The presence of back-to-back climate shocks in Pakistan has prevented the country from adapting, said Fahad Saeed, an Islamabad-based climate scientist and one of the authors of the WWA report.
“Pakistan is right now in the reactionary mode,” said Saeed, who is a senior climate scientist at the science and policy institute Climate Analytics. “It is unable to build its resilience.”
Although atmospheric conditions this year were different than in 2022, both years saw extremely high spring temperatures that worsened the flood conditions, he added.
The country is among the most vulnerable to climate change in the world. High temperatures and air moisture in the Indus Basin trigger cloud bursts and high rainfalls, while rapidly melting glaciers in the Himalayan and Karakoram mountains to the north and cross-border flooding from India contribute to rivers and streams overflowing their banks. Deadly heat, air pollution, an under-resourced healthcare sector and a high reliance on agriculture add to the nation’s vulnerability.
Yet the country is responsible for less than 1 percent of the worldwide emissions that are causing the climate crisis, exemplifying the global injustice of climate change. Advocates both locally and internationally have called on wealthy countries to step up in times of need.

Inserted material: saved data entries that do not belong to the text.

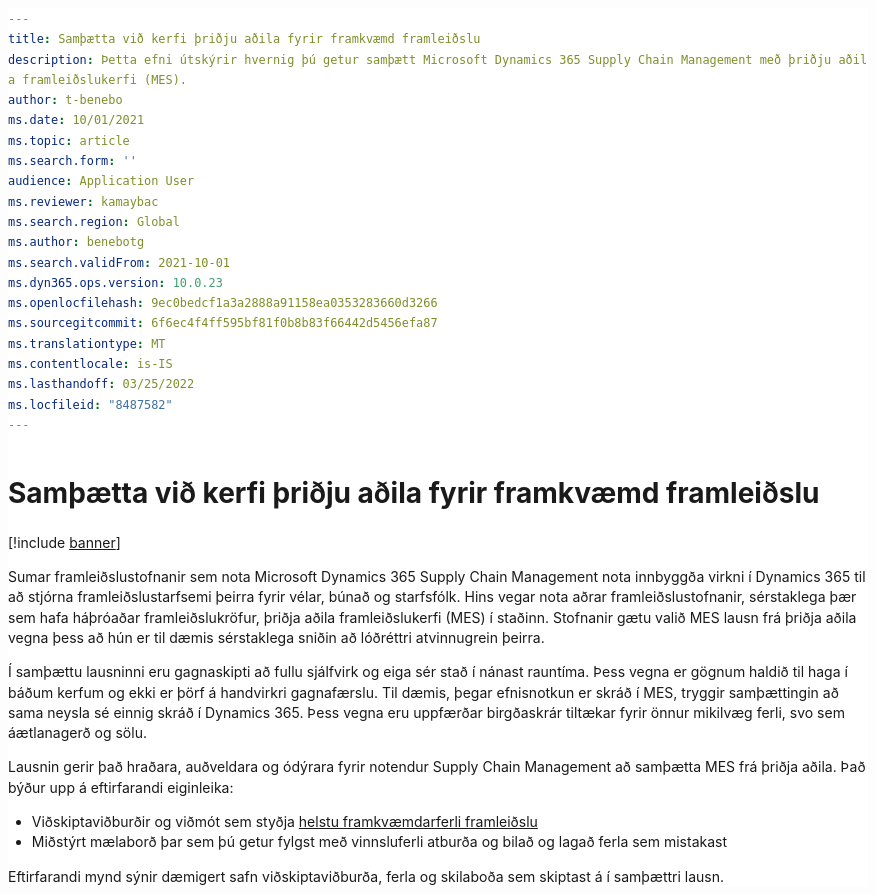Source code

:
 ```yaml
---
title: Samþætta við kerfi þriðju aðila fyrir framkvæmd framleiðslu
description: Þetta efni útskýrir hvernig þú getur samþætt Microsoft Dynamics 365 Supply Chain Management með þriðju aðila framleiðslukerfi (MES).
author: t-benebo
ms.date: 10/01/2021
ms.topic: article
ms.search.form: ''
audience: Application User
ms.reviewer: kamaybac
ms.search.region: Global
ms.author: benebotg
ms.search.validFrom: 2021-10-01
ms.dyn365.ops.version: 10.0.23
ms.openlocfilehash: 9ec0bedcf1a3a2888a91158ea0353283660d3266
ms.sourcegitcommit: 6f6ec4f4ff595bf81f0b8b83f66442d5456efa87
ms.translationtype: MT
ms.contentlocale: is-IS
ms.lasthandoff: 03/25/2022
ms.locfileid: "8487582"
---
```

# <a name="integrate-with-third-party-manufacturing-execution-systems"></a>Samþætta við kerfi þriðju aðila fyrir framkvæmd framleiðslu

[!include [banner](../includes/banner.md)]

Sumar framleiðslustofnanir sem nota Microsoft Dynamics 365 Supply Chain Management nota innbyggða virkni í Dynamics 365 til að stjórna framleiðslustarfsemi þeirra fyrir vélar, búnað og starfsfólk. Hins vegar nota aðrar framleiðslustofnanir, sérstaklega þær sem hafa háþróaðar framleiðslukröfur, þriðja aðila framleiðslukerfi (MES) í staðinn. Stofnanir gætu valið MES lausn frá þriðja aðila vegna þess að hún er til dæmis sérstaklega sniðin að lóðréttri atvinnugrein þeirra.

Í samþættu lausninni eru gagnaskipti að fullu sjálfvirk og eiga sér stað í nánast rauntíma. Þess vegna er gögnum haldið til haga í báðum kerfum og ekki er þörf á handvirkri gagnafærslu. Til dæmis, þegar efnisnotkun er skráð í MES, tryggir samþættingin að sama neysla sé einnig skráð í Dynamics 365. Þess vegna eru uppfærðar birgðaskrár tiltækar fyrir önnur mikilvæg ferli, svo sem áætlanagerð og sölu.

Lausnin gerir það hraðara, auðveldara og ódýrara fyrir notendur Supply Chain Management að samþætta MES frá þriðja aðila. Það býður upp á eftirfarandi eiginleika:

- Viðskiptaviðburðir og viðmót sem styðja [helstu framkvæmdarferli framleiðslu](#processes-available-for-mes-integration)
- Miðstýrt mælaborð þar sem þú getur fylgst með vinnsluferli atburða og bilað og lagað ferla sem mistakast

Eftirfarandi mynd sýnir dæmigert safn viðskiptaviðburða, ferla og skilaboða sem skiptast á í samþættri lausn.
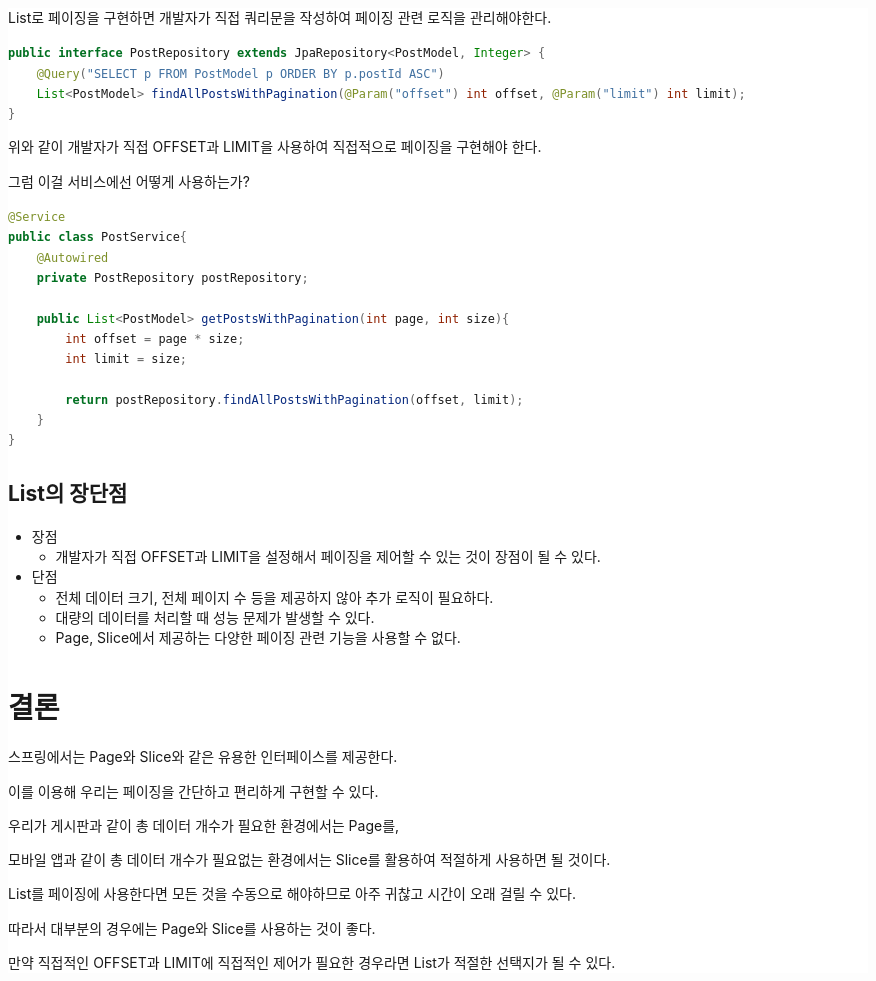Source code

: List로 페이징을 구현하면 개발자가 직접 쿼리문을 작성하여 페이징 관련 로직을 관리해야한다.

```java
public interface PostRepository extends JpaRepository<PostModel, Integer> {
    @Query("SELECT p FROM PostModel p ORDER BY p.postId ASC")
    List<PostModel> findAllPostsWithPagination(@Param("offset") int offset, @Param("limit") int limit);
}
```

위와 같이 개발자가 직접 OFFSET과 LIMIT을 사용하여 직접적으로 페이징을 구현해야 한다.

그럼 이걸 서비스에선 어떻게 사용하는가?

```java
@Service
public class PostService{
	@Autowired
	private PostRepository postRepository;
	
	public List<PostModel> getPostsWithPagination(int page, int size){
		int offset = page * size;
		int limit = size;
		
		return postRepository.findAllPostsWithPagination(offset, limit);
	}
}
```

## List의 장단점

- 장점
    - 개발자가 직접 OFFSET과 LIMIT을 설정해서 페이징을 제어할 수 있는 것이 장점이 될 수 있다.
- 단점
    - 전체 데이터 크기, 전체 페이지 수 등을 제공하지 않아 추가 로직이 필요하다.
    - 대량의 데이터를 처리할 때 성능 문제가 발생할 수 있다.
    - Page, Slice에서 제공하는 다양한 페이징 관련 기능을 사용할 수 없다.

# 결론

스프링에서는 Page와 Slice와 같은 유용한 인터페이스를 제공한다.

이를 이용해 우리는 페이징을 간단하고 편리하게 구현할 수 있다.

우리가 게시판과 같이 총 데이터 개수가 필요한 환경에서는 Page를,

모바일 앱과 같이 총 데이터 개수가 필요없는 환경에서는 Slice를 활용하여 적절하게 사용하면 될 것이다.

List를 페이징에 사용한다면 모든 것을 수동으로 해야하므로 아주 귀찮고 시간이 오래 걸릴 수 있다.

따라서 대부분의 경우에는 Page와 Slice를 사용하는 것이 좋다.

만약 직접적인 OFFSET과 LIMIT에 직접적인 제어가 필요한 경우라면 List가 적절한 선택지가 될 수 있다.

Pakistan’s neighbors are not immune to environmental danger: India has also suffered heavy, deadly floods and cloud bursts this summer, particularly in the north, and Afghanistan is reeling from an earthquake on Aug. 31 that took more than 2,200 lives. Further east, heavy rainfall this week in Indonesia prompted Bali’s worst floods in a decade, killing at least 23 people so far between Bali and East Nusa Tenggara province and prompting hundreds to evacuate.
At a press briefing on Sept. 4, Pakistani government officials highlighted ongoing rescue operations, including military mobilization, and said that the government will continue to provide emergency alerts online and through mobile applications.
“The prime minister of Pakistan made it very clear that this is everyone’s job and we will all deal with this natural disaster together, and not only provide relief to the people but also speed up rescue efforts,” Attaullah Tarar, federal minister for information and broadcasting, said in Urdu.
Saeed said that government mismanagement, including failure to stop residential development in high-risk, low-lying riverfronts as well as conflicting public communication from different agencies during the floods, have contributed to the scale of destruction and hindered relief efforts.
As climate change brings more frequent extreme weather events causing displacement, disease and death, Saeed stressed the importance of government officials taking the right sorts of adaptive and preparatory measures.
“They need to take actions which are embedded in science as well as informed by the community, because they have their own knowledge,” Saeed said. “If you want to address the issues of climate change, it has to start from the bottom.”